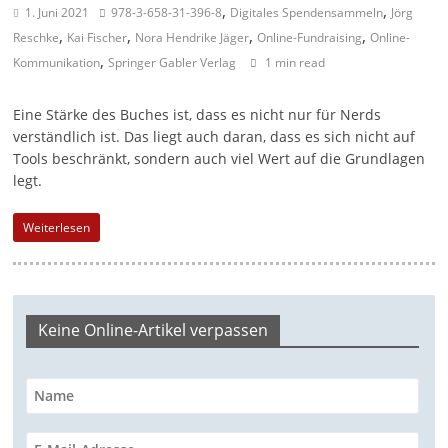
,
,
1. Juni 2021
978-3-658-31-396-8
Digitales Spendensammeln
Jörg
a
,
,
,
,
Reschke
Kai Fischer
Nora Hendrike Jäger
Online-Fundraising
Online-
g
,
Kommunikation
Springer Gabler Verlag
1 min read
a
z
Eine Stärke des Buches ist, dass es nicht nur für Nerds
i
verständlich ist. Das liegt auch daran, dass es sich nicht auf
Tools beschränkt, sondern auch viel Wert auf die Grundlagen
n
legt.
f
ü
Weiterlesen
r
S
o
Keine Online-Artikel verpassen
z
i
a
l
-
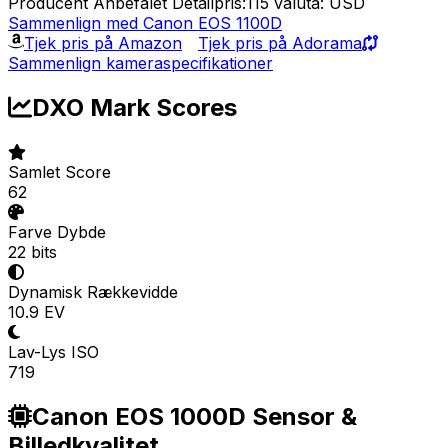
Producent Anbefalet Detailpris:115
valuta: USD
Sammenlign med Canon EOS 1100D
Tjek pris på Amazon
Tjek pris på Adorama
Sammenlign kameraspecifikationer
DXO Mark Scores
Samlet Score
62
Farve Dybde
22 bits
Dynamisk Rækkevidde
10.9 EV
Lav-Lys ISO
719
Canon EOS 1000D Sensor &
Billedkvalitet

[Work to be completed] Please print each of the records word for word, keeping the pictures out.

[Task output]
,
,
1. Juni 2021
978-3-658-31-396-8
Digitales Spendensammeln
Jörg
a
,
,
,
,
Reschke
Kai Fischer
Nora Hendrike Jäger
Online-Fundraising
Online-
g
,
Kommunikation
Springer Gabler Verlag
1 min read
a
z
Eine Stärke des Buches ist, dass es nicht nur für Nerds
i
verständlich ist. Das liegt auch daran, dass es sich nicht auf
Tools beschränkt, sondern auch viel Wert auf die Grundlagen
n
legt.
f
ü
Weiterlesen
r
S
o
Keine Online-Artikel verpassen
z
i
a
l
-
Producent Anbefalet Detailpris:115
valuta: USD
Sammenlign med Canon EOS 1100D
Tjek pris på Amazon
Tjek pris på Adorama
Sammenlign kameraspecifikationer
DXO Mark Scores
Samlet Score
62
Farve Dybde
22 bits
Dynamisk Rækkevidde
10.9 EV
Lav-Lys ISO
719
Canon EOS 1000D Sensor &
Billedkvalitet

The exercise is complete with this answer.